The founder of the Emure Kingdom was Fagbamila Obadudu, a descendant of Oranmiyan through his son Obele. Fagbamila Obadudu established Emure as a royal center and one of the sixteen crowned kingdoms of Ekiti. His two sons, Abenimota and Adumori, became the progenitors of the two royal houses of Emure. Since the late twentieth century, the kingship of Emure (styled "Elemure") has alternated between these two lineages.

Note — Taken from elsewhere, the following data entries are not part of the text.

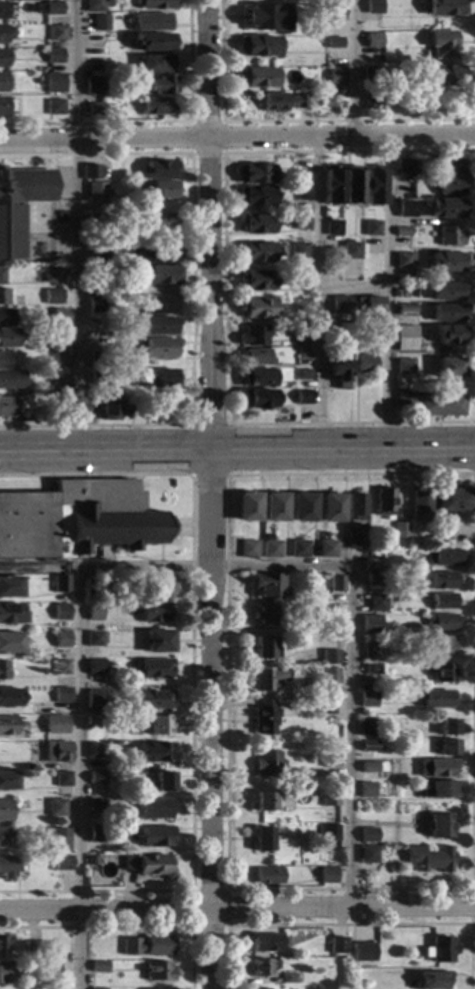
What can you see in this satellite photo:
building: (153, 4)
building: (94, 6)
building: (373, 7)
building: (49, 8)
building: (445, 8)
building: (2, 11)
building: (334, 12)
building: (264, 18)
building: (40, 21)
building: (100, 22)
building: (150, 23)
building: (5, 33)
building: (56, 33)
building: (372, 41)
building: (154, 43)
building: (333, 43)
building: (441, 44)
building: (257, 46)
building: (53, 56)
building: (2, 58)
building: (153, 64)
road: (351, 68)
building: (369, 75)
building: (445, 76)
building: (256, 77)
building: (334, 77)
building: (53, 82)
building: (2, 83)
building: (156, 86)
building: (93, 87)
building: (409, 98)
building: (371, 101)
building: (280, 102)
building: (5, 106)
building: (155, 106)
building: (54, 107)
building: (94, 109)
road: (286, 122)
road: (156, 123)
road: (237, 139)
road: (189, 153)
building: (451, 167)
building: (405, 168)
building: (159, 170)
building: (90, 172)
building: (253, 174)
building: (299, 177)
building: (417, 183)
building: (351, 185)
building: (330, 186)
building: (372, 186)
building: (451, 187)
building: (161, 190)
building: (95, 194)
building: (302, 194)
building: (254, 196)
building: (19, 205)
building: (446, 208)
building: (405, 209)
building: (158, 222)
building: (95, 223)
building: (299, 223)
building: (255, 224)
road: (77, 227)
building: (332, 228)
building: (371, 228)
building: (402, 232)
building: (449, 236)
building: (298, 251)
building: (351, 251)
building: (257, 252)
building: (157, 254)
building: (99, 255)
building: (403, 260)
building: (445, 262)
building: (52, 275)
building: (159, 276)
building: (255, 281)
building: (300, 281)
road: (224, 286)
building: (94, 288)
road: (192, 289)
road: (351, 291)
building: (446, 292)
road: (318, 295)
road: (384, 295)
building: (3, 297)
building: (52, 297)
building: (94, 305)
building: (157, 305)
building: (340, 305)
building: (301, 306)
building: (368, 306)
building: (256, 309)
building: (447, 312)
building: (405, 314)
building: (59, 316)
building: (5, 317)
building: (157, 326)
building: (302, 332)
building: (289, 333)
building: (450, 335)
building: (61, 337)
building: (252, 337)
building: (7, 338)
building: (405, 338)
building: (159, 348)
building: (303, 354)
building: (256, 357)
building: (61, 358)
building: (97, 360)
building: (3, 361)
building: (365, 364)
building: (114, 366)
building: (404, 366)
building: (447, 368)
building: (338, 372)
building: (302, 375)
building: (160, 378)
building: (256, 378)
building: (62, 379)
building: (97, 379)
building: (11, 380)
building: (301, 397)
building: (258, 400)
building: (61, 401)
building: (431, 403)
building: (6, 407)
building: (110, 407)
road: (208, 425)
road: (237, 453)
road: (474, 462)
road: (208, 475)
road: (211, 494)
building: (451, 500)
building: (384, 503)
building: (419, 506)
building: (248, 507)
building: (276, 507)
building: (356, 507)
building: (304, 508)
building: (331, 508)
building: (77, 520)
building: (400, 531)
building: (355, 541)
building: (250, 549)
building: (272, 549)
building: (300, 549)
building: (328, 549)
building: (383, 552)
building: (443, 558)
building: (373, 565)
road: (175, 568)
building: (388, 578)
building: (374, 579)
building: (441, 581)
building: (337, 583)
building: (61, 584)
building: (90, 586)
building: (162, 586)
building: (10, 587)
building: (268, 587)
building: (442, 602)
building: (377, 603)
building: (61, 612)
building: (94, 613)
building: (155, 613)
building: (11, 614)
building: (266, 616)
building: (440, 622)
building: (371, 624)
building: (308, 628)
building: (408, 631)
building: (61, 639)
building: (95, 639)
building: (158, 642)
building: (10, 643)
building: (438, 646)
building: (266, 648)
building: (372, 652)
building: (331, 657)
building: (61, 667)
building: (95, 667)
building: (156, 669)
building: (373, 669)
building: (3, 670)
building: (442, 673)
building: (330, 676)
building: (269, 679)
road: (190, 682)
building: (61, 695)
building: (93, 697)
building: (8, 698)
building: (368, 699)
building: (435, 699)
building: (157, 700)
building: (326, 708)
building: (265, 718)
building: (95, 720)
building: (59, 721)
building: (160, 725)
building: (7, 726)
building: (369, 728)
building: (447, 728)
building: (369, 746)
building: (447, 747)
building: (92, 750)
building: (56, 752)
building: (153, 752)
building: (330, 759)
building: (267, 764)
building: (373, 767)
building: (436, 768)
building: (95, 778)
building: (62, 779)
building: (6, 781)
building: (160, 782)
building: (366, 790)
building: (442, 790)
building: (329, 799)
building: (265, 801)
building: (95, 805)
building: (56, 808)
building: (154, 809)
building: (5, 811)
building: (438, 826)
building: (60, 832)
building: (328, 833)
building: (95, 835)
building: (368, 835)
building: (155, 837)
building: (2, 838)
building: (262, 839)
building: (367, 854)
building: (429, 859)
building: (386, 860)
building: (90, 861)
building: (61, 863)
building: (147, 865)
building: (8, 868)
building: (268, 876)
building: (327, 876)
road: (226, 890)
road: (471, 905)
road: (237, 911)
road: (350, 923)
road: (226, 925)
road: (127, 926)
building: (264, 942)
building: (147, 945)
building: (2, 946)
building: (338, 946)
building: (35, 950)
building: (51, 950)
building: (439, 950)
building: (362, 952)
building: (99, 967)
building: (263, 967)
building: (46, 970)
building: (158, 971)
building: (6, 973)
building: (289, 978)
building: (431, 980)
building: (257, 988)

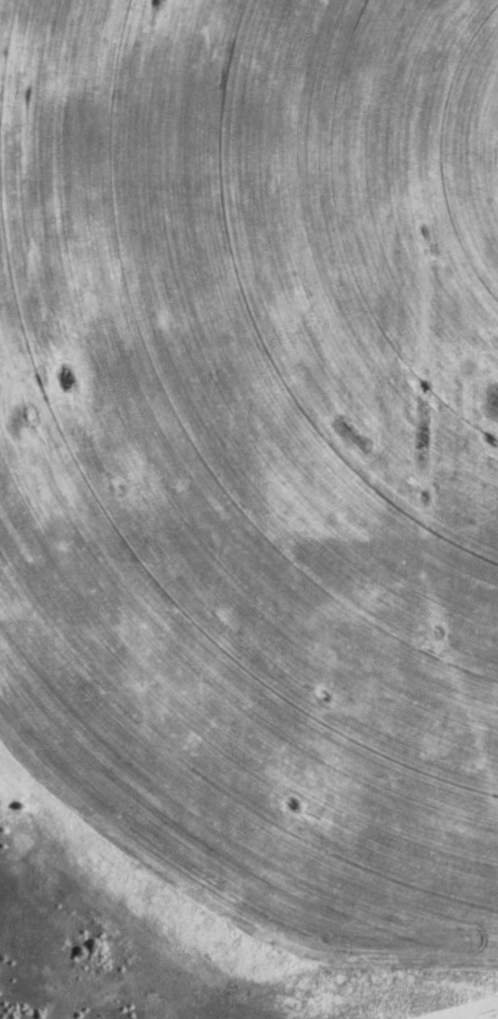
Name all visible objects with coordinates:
wastewater plant: (249, 509)
crop: (373, 996)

=== Lineage of the Emure Kings ===
Below is a chronological list of the rulers of Emure Kingdom:

| Position | Name | Reign |
|---|---|---|
| — | Oduduwa | Progenitor of the Yoruba people |
| — | Okanbi | — |
| — | Oranmiyan | — |
| — | Obele | — |
| — | Fagbamila Obadudu | — |
| 1st Elemure | Okutuagbonkoji | — |
| 2nd Elemure | Odunlebiojo | — |
| 3rd Elemure | Adumori | — |
| 4th Elemure | Kango Aladeloye | — |
| 5th Elemure | Ati-Iku Opolo | — |
| 6th Elemure | Ogunragaboja | — |
| 7th Elemure | Atobiloye I | ? - 1867 |
| 8th Elemure | Aminmin I | 1867 - 1870 |
| 9th Elemure | Ajirotutu | 1870 – 1874 |
| 10th Elemure | Famutimi | 1876 – 1882 |
| 11th Elemure | Ajirotutu (continued) | 1882 – 1896 |
| 12th Elemure | Owoso | 1896 – 1906 |
| 13th Elemure | Atobatele | 1907 – 1924 |
| 14th Elemure | Arosoye | 1924 – 1931 |
| 15th Elemure | Odundun Ogunleye I | 1932 – 1952 |
| 16th Elemure | Aminmin II | 1953 – 1963 |
| 17th Elemure | Ogunleye II | 1965 – 1974 |
| 18th Elemure | Oba Adigun Oshin Omiyomade I (Atobiloye II)* | 1983 – 2006 (following a 9-year interregnum from 1974 to 1983) |
| 19th Elemure | Oba Emmanuel Adebayo Atayerobiagogo/ Aminmin III | 2007 – 2024 |

=== Cultural Significance ===
The Emure Kingdom continues to play an important role in the cultural and spiritual identity of the Yoruba people in Ekiti State and beyond. The institution of the monarchy, with its alternating succession system, reflects a unique governance structure that preserves both familial heritage and political balance.

=== Proof ===
This article is based on traditional Yoruba oral history and archival documentation from Emure royal records. Additional sources may be cited upon future verification through academic and historical research.